• _Trabajo pendiente_:
- a) Responde estas preguntas con lo que dice la reseña sobre Miguel Arteche:
(i) ¿En qué colección publica Miguel Arteche su pequeña selección de poemas?
(ii) ¿En qué libro anterior se habían conocido ya varios de esos poemas?
(iii) ¿Cuántas experiencias claves parecen ordenar la selección?
- b) Copia de nuevo la reseña sobre Miguel Arteche desde "MIGUEL ARTECHE: PARA" hasta "de este volumen.", y sustituye "volumen" por "libro".

• _Fragmento de página_:
┏━━
MIGUEL ARTECHE: PARA UN TIEMPO TAN BREVE

por Ignacio Valente

En la Colección Adonais, de Madrid, publica ahora Miguel Arteche una pequeña selección de poemas que ya habíamos conocido en Destierros y tinieblas, a los que agrega algunos inéditos, quizá de reciente factura. Nota común a nos y otros es la dimensión religiosa, que constituye la trama interior y el nudo central de este volumen.

Dos experiencias claves parecen ordenar esta selección, heterogénea en fechas y estilos. Dos experiencias que coinciden, por lo demás, con los momentos más felices de su lenguaje. La primera, que da su nombre al libro, es una intuición -religiosa, más que metafísica de la delgadez del tiempo y del espacio, atravesados por la presencia de lo Absoluto. El aquí y el ahora se hacen leves, transparentes, irreales, pretéritos en la vivencia de una Realidad eterna que se manifiesta tras los velos temporales:

"Padre, Padre, ¿dónde estuvo
la montaña que borraste?
┗━━
• _Material proporcionado_:
┏━━
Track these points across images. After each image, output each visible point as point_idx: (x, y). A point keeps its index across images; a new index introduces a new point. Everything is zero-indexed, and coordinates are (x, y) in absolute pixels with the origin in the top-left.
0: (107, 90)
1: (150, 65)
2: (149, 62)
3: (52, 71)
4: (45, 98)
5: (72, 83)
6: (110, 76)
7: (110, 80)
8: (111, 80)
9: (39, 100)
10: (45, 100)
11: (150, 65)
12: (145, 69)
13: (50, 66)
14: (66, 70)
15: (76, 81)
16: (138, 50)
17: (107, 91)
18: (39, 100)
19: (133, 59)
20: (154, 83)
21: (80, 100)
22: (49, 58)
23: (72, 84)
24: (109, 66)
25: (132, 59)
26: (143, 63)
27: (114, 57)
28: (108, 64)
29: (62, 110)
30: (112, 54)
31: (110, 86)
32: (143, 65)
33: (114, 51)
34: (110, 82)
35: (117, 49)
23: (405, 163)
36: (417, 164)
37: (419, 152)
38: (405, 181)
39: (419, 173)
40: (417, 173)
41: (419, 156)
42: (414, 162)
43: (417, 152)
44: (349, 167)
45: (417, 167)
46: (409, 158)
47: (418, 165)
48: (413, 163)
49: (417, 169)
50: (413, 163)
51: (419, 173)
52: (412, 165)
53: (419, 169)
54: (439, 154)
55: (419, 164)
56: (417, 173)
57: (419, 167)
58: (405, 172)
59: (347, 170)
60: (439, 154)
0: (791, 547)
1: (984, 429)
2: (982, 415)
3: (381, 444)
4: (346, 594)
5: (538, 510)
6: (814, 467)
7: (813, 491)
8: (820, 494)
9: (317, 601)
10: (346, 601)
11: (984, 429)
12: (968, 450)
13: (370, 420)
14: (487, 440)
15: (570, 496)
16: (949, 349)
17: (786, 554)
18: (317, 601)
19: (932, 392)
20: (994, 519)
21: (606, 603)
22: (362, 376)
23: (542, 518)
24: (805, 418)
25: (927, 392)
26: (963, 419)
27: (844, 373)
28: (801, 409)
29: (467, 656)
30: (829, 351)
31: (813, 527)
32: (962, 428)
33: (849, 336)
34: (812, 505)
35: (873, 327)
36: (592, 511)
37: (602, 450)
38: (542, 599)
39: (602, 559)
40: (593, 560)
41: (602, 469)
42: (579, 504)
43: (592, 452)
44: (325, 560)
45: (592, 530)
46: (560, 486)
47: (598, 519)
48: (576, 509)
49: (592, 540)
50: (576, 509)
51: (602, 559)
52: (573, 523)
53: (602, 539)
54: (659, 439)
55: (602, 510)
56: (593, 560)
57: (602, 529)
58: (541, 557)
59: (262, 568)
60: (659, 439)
┗━━
• _Resultados del ejercicio_:
- a)
(i) La publica en la Colección Adonais, de Madrid.
(ii) Se habían conocido en Destierros y tinieblas.
(iii) Son dos las experiencias claves que parecen ordenar la selección.

- b)
MIGUEL ARTECHE: PARA UN TIEMPO TAN BREVE

por Ignacio Valente

En la Colección Adonais, de Madrid, publica ahora Miguel Arteche una pequeña selección de poemas que ya habíamos conocido en Destierros y tinieblas, a los que agrega algunos inéditos, quizá de reciente factura. Nota común a nos y otros es la dimensión religiosa, que constituye la trama interior y el nudo central de este libro.